Now many of us may think: how would this aayah about orphans relate to the majority of us? Think about it– weren’t there many times in your life when you were sick or lonely and felt like you had nobody who cared about you? Who was the only one by your side at that time? Allah! It was He who took care of you and guided you out of that stage in life.

Wa wa jadaka daal lan fahada— And He found you lost and guided [you].

How many of us, despite being born Muslims or even reverts after some turbulent events, have found ourselves misguided and straying away from Islam in the past? It was Allah who gave us that hidaya and brought us back to the straight path and to Him and made us practicing Muslims. Alhamdulillah!

Wa wa jadaka ‘aa-ilan fa aghnaa— And He found you poor and made [you] self-sufficient.

Many of us have probably gone through many periods in our lives when we have been short of money and wealth. Now when we look back we realize that it was only Allah who gave us that rizq in some form and got us through those tough financial times. When a person is depressed, giving him or her examples of how Allah has helped them in the past will strengthen their conviction and belief in the promises Allah makes in this surah for their future.

Fa am mal yateema fala taqhar — So as for the orphan, do not oppress [him].

Depressed people are mostly consumed with their situation and feel that nobody could possibly be in a worse situation. This aayah reminds us to look at people who are in far worse situations than ourselves when we’re feeling hopeless and depressed— Look at the orphans, who have no family or loved ones and nobody to care for them. We have families and parents who love us, a roof over our heads and food on the table and we still think we’re in a bad situation? Subhanallah!

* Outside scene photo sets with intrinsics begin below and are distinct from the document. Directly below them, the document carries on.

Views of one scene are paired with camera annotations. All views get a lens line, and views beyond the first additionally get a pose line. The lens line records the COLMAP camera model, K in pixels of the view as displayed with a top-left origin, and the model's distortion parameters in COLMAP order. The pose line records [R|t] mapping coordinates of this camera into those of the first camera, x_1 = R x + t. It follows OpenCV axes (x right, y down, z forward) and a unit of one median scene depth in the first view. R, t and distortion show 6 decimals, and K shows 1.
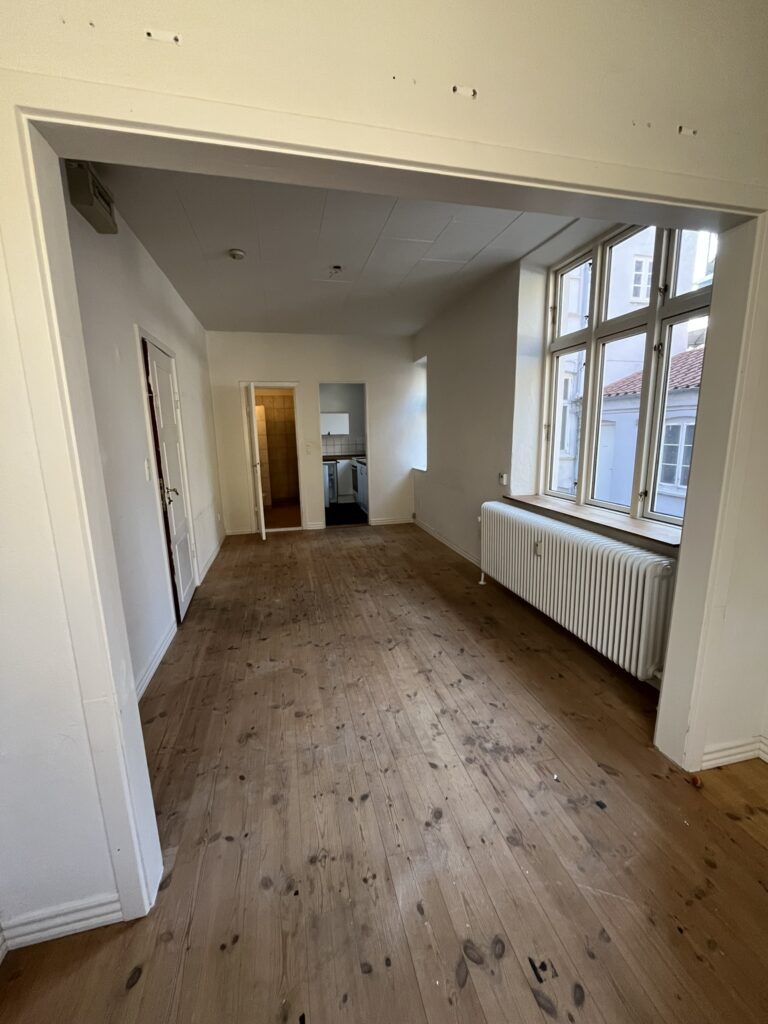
lens RADIAL K [[414.4, 0, 379.9], [0, 414.4, 515.7], [0, 0, 1]] dist [0.001537, -0.000001]
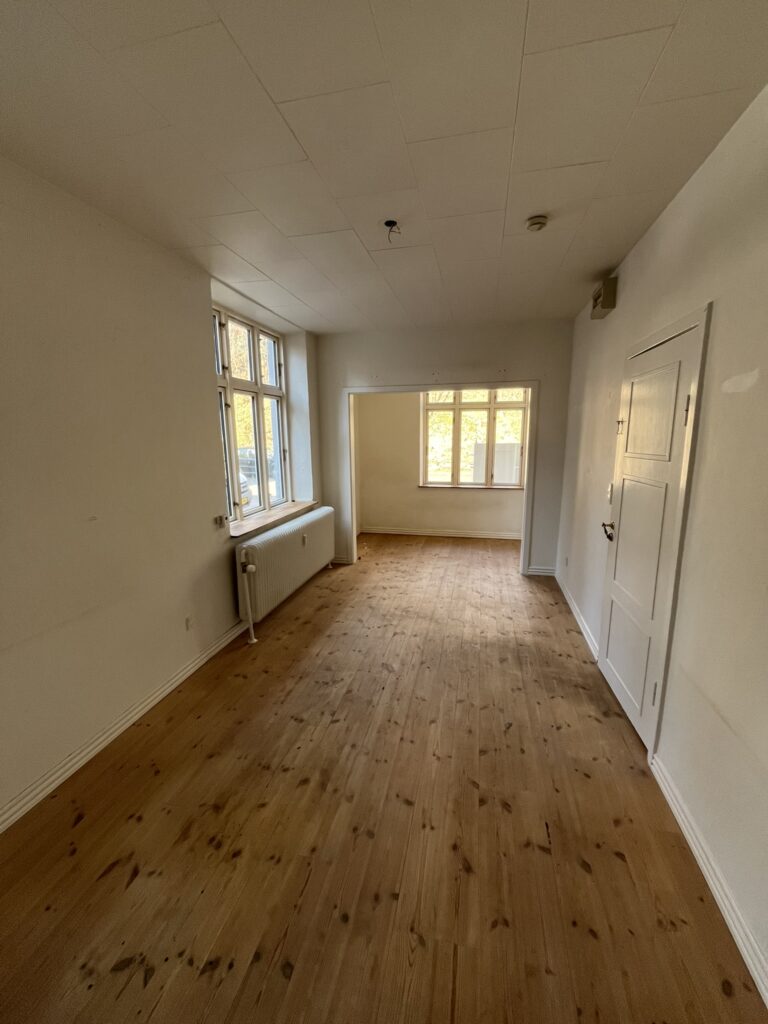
lens RADIAL K [[414.4, 0, 383.6], [0, 414.4, 520.6], [0, 0, 1]] dist [0.001537, -0.000001]
pose [[-0.896575, -0.064522, 0.438167, -0.445904], [0.115177, 0.921323, 0.371345, -0.445627], [-0.427653, 0.383406, -0.818604, 1.880370]]
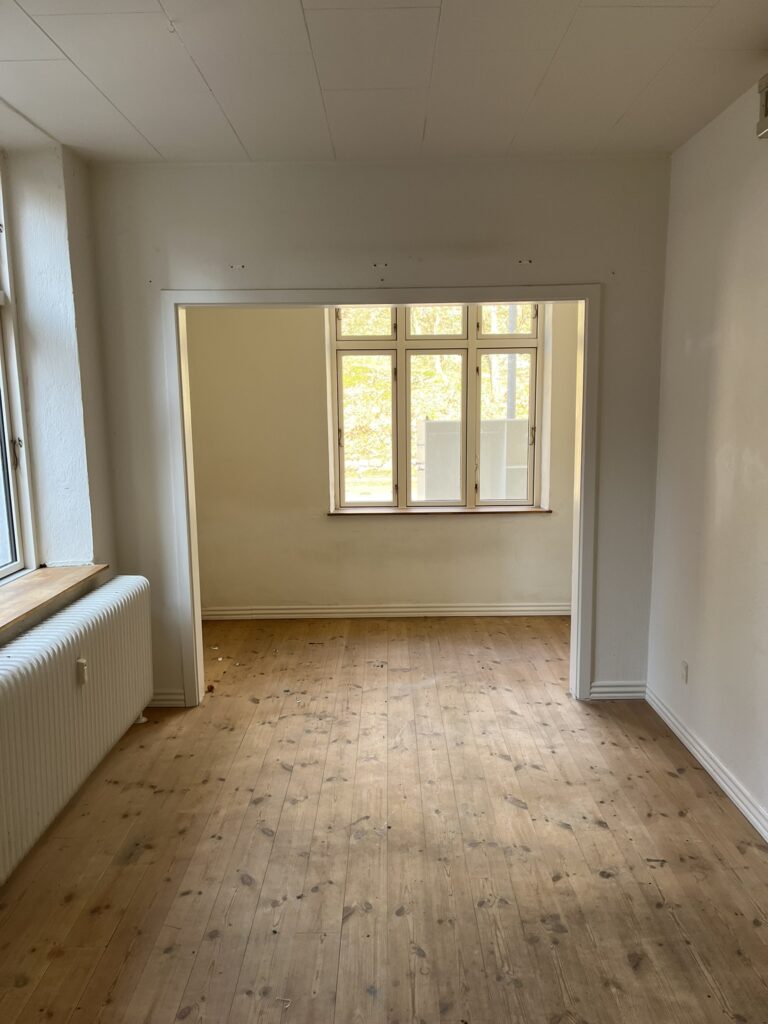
lens RADIAL K [[771.9, 0, 387.5], [0, 771.9, 528.1], [0, 0, 1]] dist [0.071210, -0.098632]
pose [[-0.973025, -0.004992, 0.230647, -0.228684], [0.077464, 0.934651, 0.347026, -0.394295], [-0.217307, 0.355532, -0.909052, 1.652472]]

Wa am mas saa-ila fala tanhar— And as for the petitioner, do not repel [him].

Another example is of the beggar – to once again remind us of the many material blessings that Allah has given us that we take for granted – food, clothing and shelter. How many of us have ever gone to sleep hungry? How many of us don’t have clothes to wear? Or don’t have a home to go to? These examples of the orphan and the beggar are ones we should constantly remind ourselves of to be thankful for the numerous blessings Allah has given us, get over our depression and feel connected to Allah again, out of gratitude.

Wa amma bi ne’mati rabbika fahad dith – But as for the favor of your Lord, report [it].

This final aayah is about maintaining that renewed faith and bond with Allah – by pondering, glorifying and talking about the blessings of Allah! Either in terms of halaqas, discussions with family and friends or even da’wah! Dhikr, reading quran and listening to lectures are also great ways to keep the remembrance of Allah close to your heart!